Given text »
──────────────────────────────

Sydney is set to no longer be the most expensive city in Australia to rent a house as rising property supply forces more landlords to slash their rental rates.
The median asking price for all Sydney rentals, including townhouses, units and houses, dropped 3 per cent over the past year, CoreLogic figures showed.
The drops came as the Harbour City’s glut of untenanted rental properties rose to nearly 22,000 in November – nearly 8000 homes more than at the end of 2017.
The rising supply increased competition between landlords for tenants, encouraging many to drop their rates to stave off a long vacancy period.
The result was that the median weekly rent for houses hit about $550 per week.
This was level with house rents in Canberra, where average rents climbed 5.1 per cent for the year due to an ongoing rental shortage.
The $530 per week median rent for Sydney units remained the most expensive in the country.
CoreLogic analyst Cameron Kusher said Sydney rents would likely continue dropping this year and landlords would have to be competitive with their rental offers if they wanted to snag a tenant. Tenants, meanwhile, had some room to negotiate prices, he said.
Figures from SQM Research showed rents have been falling at a varying pace across Sydney areas. The depth of the falls often correlated with the level of new housing development in the region.
The Hills District was one of the weakest rental markets, with the measure for unit rents dropping 5.1 per cent for the year, according to SQM’s weekly rental index.
Rents also dropped 6.5 per cent annually for three-bedroom houses – a housing category heavily supplied in Hills construction hubs such as Kellyville.
Eastern suburbs house rents dropped 7 per cent, while unit rents dropped 3.3 per cent. The Sutherland Shire had even bigger rental falls, with unit rents falling 10 per cent and house rents 5.5 per cent.
The exception to the rental drops was the northern beaches region, which was one of the few markets where house rents increased (5.5 per cent).
Western Sydney house rents dropped 3.9 per cent, while unit rents dropped 1.9 per cent.
Drops in rent were good news for tenants, but CoreLogic head of research Tim Lawless said they would have minimal impact on new landlords.
Sydney rental returns were actually improving, despite rents going down, Mr Lawless said.
“Although rents were down 3 per cent in Sydney, dwelling values were down by a much larger 8.9 per cent, providing a two basis points lift in yields,” he said.
The improvement meant gross rental yield was 3.1 per cent for houses and 3.8 per cent for units.
These figures remained well-below national trends, but were likely to grow, Mr Lawless said.
“Considering rental conditions remained relatively soft, a recovery in gross rental yields is likely to be a long and gradual process.”

──────────────────────────────

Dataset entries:
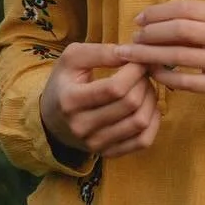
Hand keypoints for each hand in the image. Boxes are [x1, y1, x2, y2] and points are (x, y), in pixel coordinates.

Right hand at [40, 42, 160, 159]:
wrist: (50, 118)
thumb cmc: (65, 82)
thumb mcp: (72, 58)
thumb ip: (100, 52)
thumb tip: (130, 52)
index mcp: (70, 100)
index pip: (115, 87)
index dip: (135, 71)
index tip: (139, 60)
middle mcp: (81, 126)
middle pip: (130, 104)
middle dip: (144, 82)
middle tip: (143, 72)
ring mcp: (95, 143)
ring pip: (140, 122)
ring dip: (151, 100)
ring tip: (145, 87)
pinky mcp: (108, 153)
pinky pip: (142, 141)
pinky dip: (153, 122)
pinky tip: (148, 107)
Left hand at [118, 0, 204, 110]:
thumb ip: (203, 18)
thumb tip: (159, 18)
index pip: (185, 8)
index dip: (157, 13)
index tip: (139, 19)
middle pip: (180, 30)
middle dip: (149, 34)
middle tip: (132, 39)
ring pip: (179, 56)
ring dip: (150, 55)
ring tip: (133, 55)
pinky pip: (187, 82)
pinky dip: (165, 77)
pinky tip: (153, 74)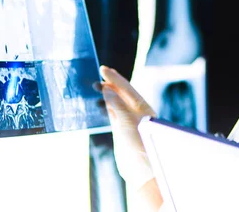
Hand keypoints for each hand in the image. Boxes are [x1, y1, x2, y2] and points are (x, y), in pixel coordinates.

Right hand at [100, 65, 156, 189]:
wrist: (140, 169)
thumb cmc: (138, 144)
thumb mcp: (127, 121)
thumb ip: (117, 104)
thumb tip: (107, 89)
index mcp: (143, 107)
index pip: (127, 88)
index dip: (115, 78)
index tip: (103, 69)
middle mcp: (137, 113)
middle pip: (122, 94)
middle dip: (111, 84)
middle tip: (98, 75)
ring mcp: (129, 122)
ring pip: (117, 103)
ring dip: (107, 95)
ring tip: (96, 87)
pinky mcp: (122, 131)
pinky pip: (113, 114)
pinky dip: (106, 107)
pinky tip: (99, 103)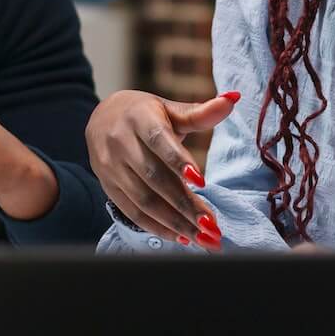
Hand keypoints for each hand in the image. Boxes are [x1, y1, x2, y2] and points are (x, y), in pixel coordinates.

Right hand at [85, 88, 237, 247]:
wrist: (101, 118)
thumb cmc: (145, 114)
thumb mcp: (169, 109)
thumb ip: (200, 112)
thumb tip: (233, 99)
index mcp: (139, 118)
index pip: (159, 141)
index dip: (179, 161)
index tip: (201, 181)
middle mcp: (120, 143)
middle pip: (154, 178)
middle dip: (185, 204)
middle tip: (211, 225)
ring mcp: (111, 167)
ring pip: (144, 200)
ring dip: (174, 222)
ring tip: (202, 237)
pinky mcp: (108, 186)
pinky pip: (132, 212)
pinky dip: (157, 227)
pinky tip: (181, 236)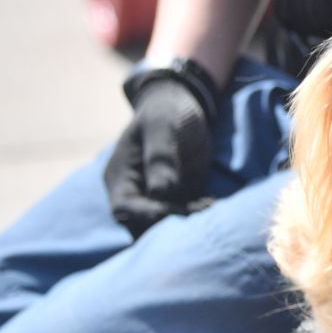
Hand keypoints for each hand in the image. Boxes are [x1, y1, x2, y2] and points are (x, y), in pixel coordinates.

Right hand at [105, 65, 218, 238]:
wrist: (184, 104)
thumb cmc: (167, 110)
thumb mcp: (162, 126)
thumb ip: (161, 157)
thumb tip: (162, 193)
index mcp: (120, 177)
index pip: (125, 209)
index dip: (147, 214)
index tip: (174, 210)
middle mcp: (134, 194)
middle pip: (141, 226)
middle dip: (168, 225)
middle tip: (196, 213)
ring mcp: (155, 199)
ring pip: (161, 228)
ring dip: (183, 225)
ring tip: (206, 207)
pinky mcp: (176, 200)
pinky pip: (181, 219)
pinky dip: (195, 217)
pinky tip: (211, 204)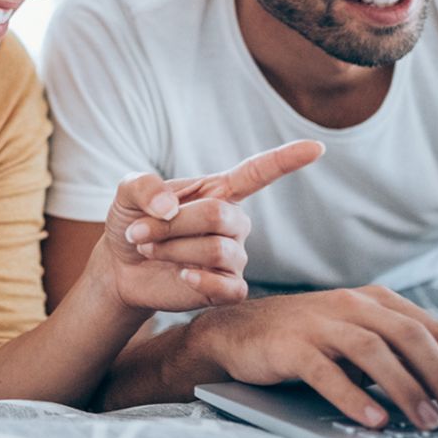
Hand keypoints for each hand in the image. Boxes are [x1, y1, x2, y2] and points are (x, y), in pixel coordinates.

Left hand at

──────────────────────────────

What you have to do » Edit the text on Sydney rents: write out the passage from "Eastern suburbs house" up to and including "on new landlords.", putting "fell" in place of "dropped" every time it appears.

Written answer »
Eastern suburbs house rents fell 7 per cent, while unit rents fell 3.3 per cent. The Sutherland Shire had even bigger rental falls, with unit rents falling 10 per cent and house rents 5.5 per cent.
The exception to the rental drops was the northern beaches region, which was one of the few markets where house rents increased (5.5 per cent).
Western Sydney house rents fell 3.9 per cent, while unit rents fell 1.9 per cent.
Drops in rent were good news for tenants, but CoreLogic head of research Tim Lawless said they would have minimal impact on new landlords.